Among the entries below, find the line with "(wil_rdot_key1_ne_key2.txt)", then quote it and each following line up to and including the line with "root spelling (key1), and", and nothing else.
#### Input records
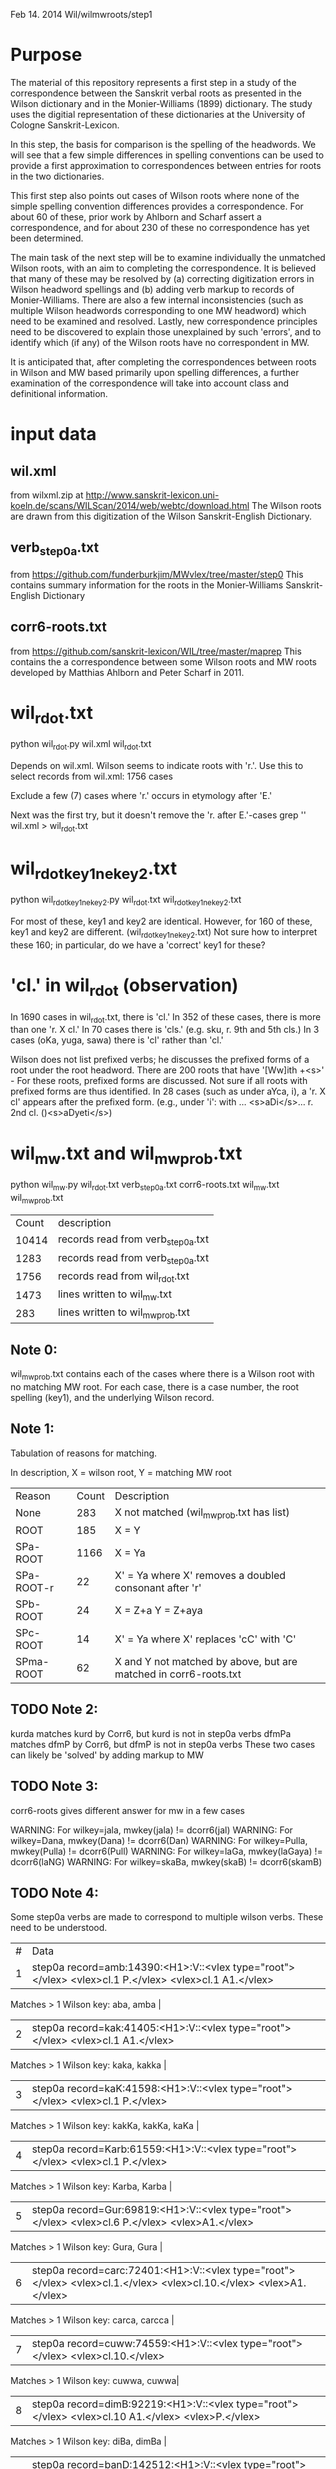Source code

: 
Feb 14. 2014
Wil/wilmwroots/step1

* Purpose
The material of this repository represents a first step in a study
of the correspondence between the Sanskrit verbal roots as presented in 
the Wilson dictionary and in the Monier-Williams (1899) dictionary. 
The study uses the digitial representation of these 
dictionaries at the University of Cologne Sanskrit-Lexicon.

In this step, the basis for comparison is the spelling of the headwords.
We will see that a few simple differences in spelling conventions 
can be used to provide a first approximation to correspondences between
entries for roots in the two dictionaries.

This first step also points out cases of Wilson roots where none of the simple
spelling convention differences provides a correspondence. For about 60 of 
these, prior work by Ahlborn and Scharf assert a correspondence, and for about
230 of these no correspondence has yet been determined.  

The main task of the next step will be to examine individually the unmatched 
Wilson roots, with an aim to completing the correspondence. It is 
believed that many of these may be resolved by (a) correcting
digitization errors in Wilson headword spellings and (b) adding verb markup to
records of Monier-Williams.  There are also a few internal inconsistencies
(such as multiple Wilson headwords corresponding to one MW headword) which
need to be examined and resolved.  Lastly, new correspondence principles
need to be discovered to explain those unexplained by such 'errors', and to
identify which (if any) of the Wilson roots have no correspondent in MW.


It is anticipated that, after completing the correspondences between roots
in Wilson and MW based primarily upon spelling differences,  a further
examination of the correspondence will take into account 
class and definitional information.


* input data
** wil.xml 
  from wilxml.zip at http://www.sanskrit-lexicon.uni-koeln.de/scans/WILScan/2014/web/webtc/download.html
  The Wilson roots are drawn from this digitization of the Wilson 
  Sanskrit-English Dictionary.
** verb_step0a.txt 
 from  https://github.com/funderburkjim/MWvlex/tree/master/step0
 This contains summary information for the roots in the Monier-Williams
 Sanskrit-English Dictionary

** corr6-roots.txt 
 from  https://github.com/sanskrit-lexicon/WIL/tree/master/maprep
 This contains the a correspondence between some Wilson roots and MW roots 
 developed by Matthias Ahlborn and Peter Scharf in 2011.

* wil_rdot.txt 
python wil_rdot.py wil.xml wil_rdot.txt 

Depends on wil.xml.
Wilson seems to indicate roots with  'r.'.
Use this to select records from wil.xml:
1756 cases

Exclude a few (7) cases where 'r.' occurs in etymology after 'E.'

Next was the first try, but it doesn't remove the 'r. after E.'-cases
grep '\Wr[.]\W' wil.xml > wil_rdot.txt


* wil_rdot_key1_ne_key2.txt
python wil_rdot_key1_ne_key2.py wil_rdot.txt wil_rdot_key1_ne_key2.txt

For most of these, key1 and key2 are identical.
However, for 160 of these, key1 and key2 are different.
 (wil_rdot_key1_ne_key2.txt)
Not sure how to interpret these 160; in particular, do we have a
'correct' key1 for these?

* 'cl.' in wil_rdot (observation)
In 1690 cases in wil_rdot.txt, there is 'cl.'
 In 352 of these cases, there is more than one 'r. X cl.'
In 70 cases there is 'cls.' (e.g. sku, r. 9th and 5th cls.)
In 3 cases (oKa, yuga, sawa) there is 'cl' rather than 'cl.'

Wilson does not list prefixed verbs;  he discusses the prefixed forms of
a root under the root headword.  There are 200 roots that have 
'[Ww]ith +<s>' - For these roots, prefixed forms are discussed.  Not sure
if all roots with prefixed forms are thus identified.
In 28 cases (such as under aYca, i), a 'r. X cl' appears after the
prefixed form.  (e.g., under 'i': with ... <s>aDi</s>... r. 2nd cl. ()<s>aDyeti</s>)


* wil_mw.txt and wil_mw_prob.txt

python wil_mw.py wil_rdot.txt verb_step0a.txt corr6-roots.txt wil_mw.txt wil_mw_prob.txt

|Count | description |
|10414 |records read from verb_step0a.txt|
|1283 |records read from verb_step0a.txt|
|1756 |records read from wil_rdot.txt|
|1473 |lines written to wil_mw.txt|
|283 |lines written to wil_mw_prob.txt|

** Note 0: 
 wil_mw_prob.txt contains each of the cases where there is a Wilson root
with no matching MW root.  For each case, there is a case number, the
root spelling (key1), and the underlying Wilson record.

** Note 1: 
  Tabulation of reasons for matching.

  In description, X = wilson root, Y = matching MW root
|Reason|  Count  | Description|
|None      |  283   |X not matched  (wil_mw_prob.txt has list)
|ROOT      |  185   |X = Y
|SPa-ROOT  | 1166   |X = Ya
|SPa-ROOT-r|   22  | X' = Ya  where X' removes a doubled consonant after 'r'
|SPb-ROOT  |   24   |X = Z+a  Y = Z+aya
|SPc-ROOT  |   14   |X' = Ya  where  X' replaces 'cC' with 'C'
|SPma-ROOT |   62   |X and Y not matched by above, but are matched in corr6-roots.txt

** TODO Note 2: 
kurda matches kurd by Corr6, but kurd is not in step0a verbs
dfmPa matches dfmP by Corr6, but dfmP is not in step0a verbs
These two cases can likely be 'solved' by adding markup to MW

** TODO Note 3: 
corr6-roots gives different answer for mw in a few cases

WARNING: For wilkey=jala, mwkey(jala) != dcorr6(jal)
WARNING: For wilkey=Dana, mwkey(Dana) != dcorr6(Dan)
WARNING: For wilkey=Pulla, mwkey(Pulla) != dcorr6(Pull)
WARNING: For wilkey=laGa, mwkey(laGaya) != dcorr6(laNG)
WARNING: For wilkey=skaBa, mwkey(skaB) != dcorr6(skamB)

** TODO Note 4: 
  Some step0a verbs are made to correspond to multiple wilson verbs.
  These need to be understood.

|#|Data|
|1 |step0a record=amb:14390:<H1>:V::<vlex type="root"></vlex> <vlex>cl.1 P.</vlex> <vlex>cl.1 A1.</vlex>
   
  Matches > 1 Wilson key: aba, amba |

|2 |step0a record=kak:41405:<H1>:V::<vlex type="root"></vlex> <vlex>cl.1 A1.</vlex>
   Matches > 1 Wilson key: kaka, kakka |

|3 |step0a record=kaK:41598:<H1>:V::<vlex type="root"></vlex> <vlex>cl.1 P.</vlex>
   Matches > 1 Wilson key: kakKa, kakKa, kaKa |

|4 |step0a record=Karb:61559:<H1>:V::<vlex type="root"></vlex> <vlex>cl.1 P.</vlex>
   Matches > 1 Wilson key: Karba, Karba |

|5 |step0a record=Gur:69819:<H1>:V::<vlex type="root"></vlex> <vlex>cl.6 P.</vlex> <vlex>A1.</vlex>
   Matches > 1 Wilson key: Gura, Gura |

|6 |step0a record=carc:72401:<H1>:V::<vlex type="root"></vlex> <vlex>cl.1.</vlex> <vlex>cl.10.</vlex> <vlex>A1.</vlex>
   Matches > 1 Wilson key: carca, carcca |

|7 |step0a record=cuww:74559:<H1>:V::<vlex type="root"></vlex> <vlex>cl.10.</vlex>
   Matches > 1 Wilson key: cuwwa, cuwwa| 

|8 |step0a record=dimB:92219:<H1>:V::<vlex type="root"></vlex> <vlex>cl.10 A1.</vlex> <vlex>P.</vlex>
   Matches > 1 Wilson key: diBa, dimBa |

|9 |step0a record=banD:142512:<H1>:V::<vlex type="root"></vlex> <vlex>cl.9 P.</vlex> <vlex>A1.</vlex> <vlex>cl.1 P.</vlex> <vlex>A1.</vlex> <vlex>cl.4 P.</vlex> <vlex>P.</vlex> <vlex>A1.</vlex> <vlex>P.</vlex>
   Matches > 1 Wilson key: baDa, banDa |

|10 |step0a record=riK:177953:<H1>:V::<vlex type="root"></vlex> <vlex>cl.1 P.</vlex> <vlex>cl.6 P.</vlex>
   Matches > 1 Wilson key: riKa, riKa| 

|11 |step0a record=skand:254077:<H1>:V::<vlex type="root"></vlex> <vlex>cl.1 P.</vlex> <vlex>A1.</vlex>
   Matches > 1 Wilson key: skada, skanda |

|12 |step0a record=stf:254842:<H1>:V::<vlex type="root"></vlex> <vlex>cl.5.9.</vlex> <vlex>P. A1.</vlex> <vlex>A1.</vlex> <vlex>cl.9 P. A1.</vlex> <vlex>cl.5. P. A1.</vlex> <vlex>P.</vlex>
   Matches > 1 Wilson key: stf, stf |

|13 |step0a record=sPurj:257014.1:<H1>:V::<vlex type="root"></vlex>
   Matches > 1 Wilson key: sPurjja, sPurjja |


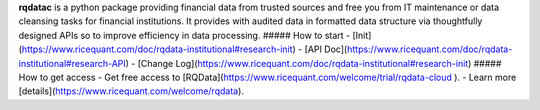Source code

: 
**rqdatac** is a python package providing financial data from trusted sources and free you from IT maintenance or data cleansing tasks for financial institutions.
It provides with audited data in formatted data structure via thoughtfully designed APIs so to improve efficiency in data processing.
##### How to start
- [Init](https://www.ricequant.com/doc/rqdata-institutional#research-init)
- [API Doc](https://www.ricequant.com/doc/rqdata-institutional#research-API)
- [Change Log](https://www.ricequant.com/doc/rqdata-institutional#research-init)
##### How to get access
- Get free access to [RQData](https://www.ricequant.com/welcome/trial/rqdata-cloud ).
- Learn more [details](https://www.ricequant.com/welcome/rqdata).


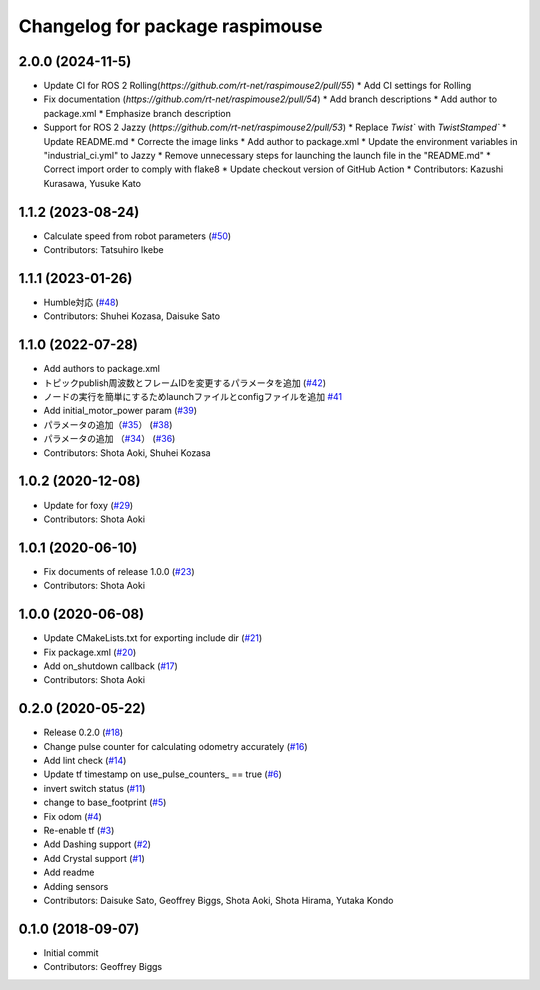 ^^^^^^^^^^^^^^^^^^^^^^^^^^^^^^^^
Changelog for package raspimouse
^^^^^^^^^^^^^^^^^^^^^^^^^^^^^^^^

2.0.0 (2024-11-5)
------------------
* Update CI for ROS 2 Rolling(`https://github.com/rt-net/raspimouse2/pull/55`)
  * Add CI settings for Rolling

* Fix documentation (`https://github.com/rt-net/raspimouse2/pull/54`)
  * Add branch descriptions
  * Add author to package.xml
  * Emphasize branch description

* Support for ROS 2 Jazzy (`https://github.com/rt-net/raspimouse2/pull/53`)
  * Replace `Twist`` with `TwistStamped``
  * Update README.md
  * Correcte the image links
  * Add author to package.xml
  * Update the environment variables in "industrial_ci.yml" to Jazzy
  * Remove unnecessary steps for launching the launch file in the "README.md"
  * Correct import order to comply with flake8
  * Update checkout version of GitHub Action
  * Contributors: Kazushi Kurasawa, Yusuke Kato

1.1.2 (2023-08-24)
------------------
* Calculate speed from robot parameters (`#50 <https://github.com/rt-net/raspimouse2/issues/50>`_)
* Contributors: Tatsuhiro Ikebe

1.1.1 (2023-01-26)
------------------
* Humble対応 (`#48 <https://github.com/rt-net/raspimouse2/issues/48>`_)
* Contributors: Shuhei Kozasa, Daisuke Sato

1.1.0 (2022-07-28)
------------------
* Add authors to package.xml
* トピックpublish周波数とフレームIDを変更するパラメータを追加 (`#42 <https://github.com/rt-net/raspimouse2/issues/42>`_)
* ノードの実行を簡単にするためlaunchファイルとconfigファイルを追加 `#41 <https://github.com/rt-net/raspimouse2/issues/41>`_
* Add initial_motor_power param (`#39 <https://github.com/rt-net/raspimouse2/issues/39>`_)
* パラメータの追加（`#35 <https://github.com/rt-net/raspimouse2/issues/35>`_） (`#38 <https://github.com/rt-net/raspimouse2/issues/38>`_)
* パラメータの追加 （`#34 <https://github.com/rt-net/raspimouse2/issues/34>`_） (`#36 <https://github.com/rt-net/raspimouse2/issues/36>`_)
* Contributors: Shota Aoki, Shuhei Kozasa

1.0.2 (2020-12-08)
------------------
* Update for foxy (`#29 <https://github.com/rt-net/raspimouse2/issues/29>`_)
* Contributors: Shota Aoki

1.0.1 (2020-06-10)
------------------
* Fix documents of release 1.0.0 (`#23 <https://github.com/rt-net/raspimouse2/issues/23>`_)
* Contributors: Shota Aoki

1.0.0 (2020-06-08)
------------------
* Update CMakeLists.txt for exporting include dir (`#21 <https://github.com/rt-net/raspimouse2/issues/21>`_)
* Fix package.xml (`#20 <https://github.com/rt-net/raspimouse2/issues/20>`_)
* Add on_shutdown callback (`#17 <https://github.com/rt-net/raspimouse2/issues/17>`_)
* Contributors: Shota Aoki

0.2.0 (2020-05-22)
------------------
* Release 0.2.0 (`#18 <https://github.com/rt-net/raspimouse2/issues/18>`_)
* Change pulse counter for calculating odometry accurately (`#16 <https://github.com/rt-net/raspimouse2/issues/16>`_)
* Add lint check (`#14 <https://github.com/rt-net/raspimouse2/issues/14>`_)
* Update tf timestamp on use_pulse_counters\_ == true (`#6 <https://github.com/rt-net/raspimouse2/issues/6>`_)
* invert switch status (`#11 <https://github.com/rt-net/raspimouse2/issues/11>`_)
* change to base_footprint (`#5 <https://github.com/rt-net/raspimouse2/issues/5>`_)
* Fix odom (`#4 <https://github.com/rt-net/raspimouse2/issues/4>`_)
* Re-enable tf (`#3 <https://github.com/rt-net/raspimouse2/issues/3>`_)
* Add Dashing support (`#2 <https://github.com/rt-net/raspimouse2/issues/2>`_)
* Add Crystal support (`#1 <https://github.com/rt-net/raspimouse2/issues/1>`_)
* Add readme
* Adding sensors
* Contributors: Daisuke Sato, Geoffrey Biggs, Shota Aoki, Shota Hirama, Yutaka Kondo

0.1.0 (2018-09-07)
------------------
* Initial commit
* Contributors: Geoffrey Biggs
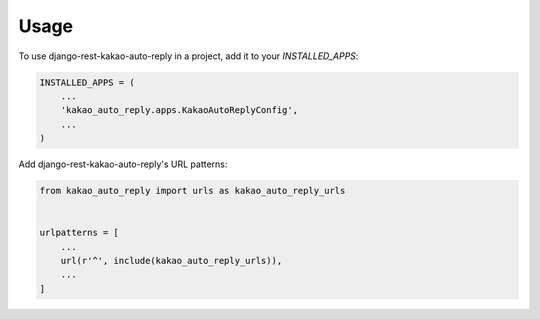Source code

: =====
Usage
=====

To use django-rest-kakao-auto-reply in a project, add it to your `INSTALLED_APPS`:

.. code-block:: python

    INSTALLED_APPS = (
        ...
        'kakao_auto_reply.apps.KakaoAutoReplyConfig',
        ...
    )

Add django-rest-kakao-auto-reply's URL patterns:

.. code-block:: python

    from kakao_auto_reply import urls as kakao_auto_reply_urls


    urlpatterns = [
        ...
        url(r'^', include(kakao_auto_reply_urls)),
        ...
    ]
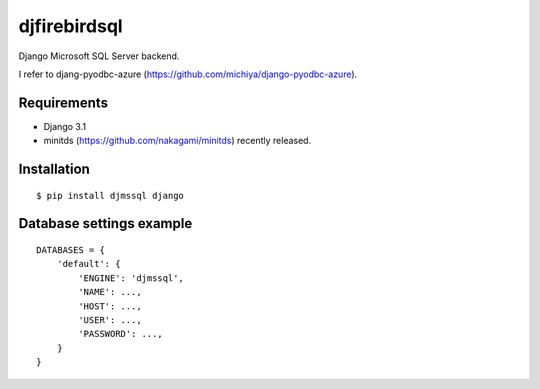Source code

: djfirebirdsql
==============

Django Microsoft SQL Server backend.

I refer to djang-pyodbc-azure (https://github.com/michiya/django-pyodbc-azure).

Requirements
-------------

* Django 3.1
* minitds (https://github.com/nakagami/minitds) recently released.

Installation
--------------

::

    $ pip install djmssql django

Database settings example
------------------------------

::

    DATABASES = {
        'default': {
            'ENGINE': 'djmssql',
            'NAME': ...,
            'HOST': ...,
            'USER': ...,
            'PASSWORD': ...,
        }
    }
########
Worked solution:
 (wil_rdot_key1_ne_key2.txt)
Not sure how to interpret these 160; in particular, do we have a
'correct' key1 for these?

* 'cl.' in wil_rdot (observation)
In 1690 cases in wil_rdot.txt, there is 'cl.'
 In 352 of these cases, there is more than one 'r. X cl.'
In 70 cases there is 'cls.' (e.g. sku, r. 9th and 5th cls.)
In 3 cases (oKa, yuga, sawa) there is 'cl' rather than 'cl.'

Wilson does not list prefixed verbs;  he discusses the prefixed forms of
a root under the root headword.  There are 200 roots that have 
'[Ww]ith +<s>' - For these roots, prefixed forms are discussed.  Not sure
if all roots with prefixed forms are thus identified.
In 28 cases (such as under aYca, i), a 'r. X cl' appears after the
prefixed form.  (e.g., under 'i': with ... <s>aDi</s>... r. 2nd cl. ()<s>aDyeti</s>)


* wil_mw.txt and wil_mw_prob.txt

python wil_mw.py wil_rdot.txt verb_step0a.txt corr6-roots.txt wil_mw.txt wil_mw_prob.txt

|Count | description |
|10414 |records read from verb_step0a.txt|
|1283 |records read from verb_step0a.txt|
|1756 |records read from wil_rdot.txt|
|1473 |lines written to wil_mw.txt|
|283 |lines written to wil_mw_prob.txt|

** Note 0: 
 wil_mw_prob.txt contains each of the cases where there is a Wilson root
with no matching MW root.  For each case, there is a case number, the
root spelling (key1), and the underlying Wilson record.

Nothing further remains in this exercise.